Dataset excerpts:
=== Section Start ===

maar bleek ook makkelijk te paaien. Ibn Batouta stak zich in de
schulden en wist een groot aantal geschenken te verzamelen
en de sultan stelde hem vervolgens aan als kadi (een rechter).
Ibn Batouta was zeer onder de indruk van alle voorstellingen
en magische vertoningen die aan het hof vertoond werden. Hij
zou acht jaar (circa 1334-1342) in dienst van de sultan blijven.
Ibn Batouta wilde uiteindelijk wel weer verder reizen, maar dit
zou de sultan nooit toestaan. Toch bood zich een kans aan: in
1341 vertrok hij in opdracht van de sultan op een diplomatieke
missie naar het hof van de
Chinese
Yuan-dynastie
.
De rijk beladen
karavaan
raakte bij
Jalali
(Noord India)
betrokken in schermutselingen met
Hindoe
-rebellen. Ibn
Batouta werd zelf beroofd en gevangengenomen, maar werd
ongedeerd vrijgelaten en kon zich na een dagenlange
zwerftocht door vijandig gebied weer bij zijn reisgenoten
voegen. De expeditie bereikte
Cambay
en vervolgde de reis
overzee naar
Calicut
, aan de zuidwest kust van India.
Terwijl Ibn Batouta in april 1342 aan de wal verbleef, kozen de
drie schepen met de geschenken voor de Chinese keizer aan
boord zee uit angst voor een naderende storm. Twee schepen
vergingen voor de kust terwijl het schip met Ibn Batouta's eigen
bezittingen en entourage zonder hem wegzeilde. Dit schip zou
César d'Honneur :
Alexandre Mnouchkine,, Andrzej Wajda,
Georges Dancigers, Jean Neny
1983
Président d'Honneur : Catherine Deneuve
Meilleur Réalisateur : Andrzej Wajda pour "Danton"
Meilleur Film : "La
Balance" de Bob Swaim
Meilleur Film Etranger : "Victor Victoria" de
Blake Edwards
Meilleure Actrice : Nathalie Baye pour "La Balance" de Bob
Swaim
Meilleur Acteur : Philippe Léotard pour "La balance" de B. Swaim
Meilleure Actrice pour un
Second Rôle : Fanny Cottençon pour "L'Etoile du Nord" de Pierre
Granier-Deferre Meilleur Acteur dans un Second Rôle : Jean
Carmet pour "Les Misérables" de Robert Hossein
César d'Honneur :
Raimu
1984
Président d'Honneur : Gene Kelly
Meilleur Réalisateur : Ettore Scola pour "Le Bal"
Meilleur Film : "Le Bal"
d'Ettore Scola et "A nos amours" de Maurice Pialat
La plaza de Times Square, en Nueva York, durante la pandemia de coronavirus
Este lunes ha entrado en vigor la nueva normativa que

=== Section End ===

*What to produce*:
Search the data for the string "naar" and copy each line where it appears.

*Output for this exercise*:
missie naar het hof van de
overzee naar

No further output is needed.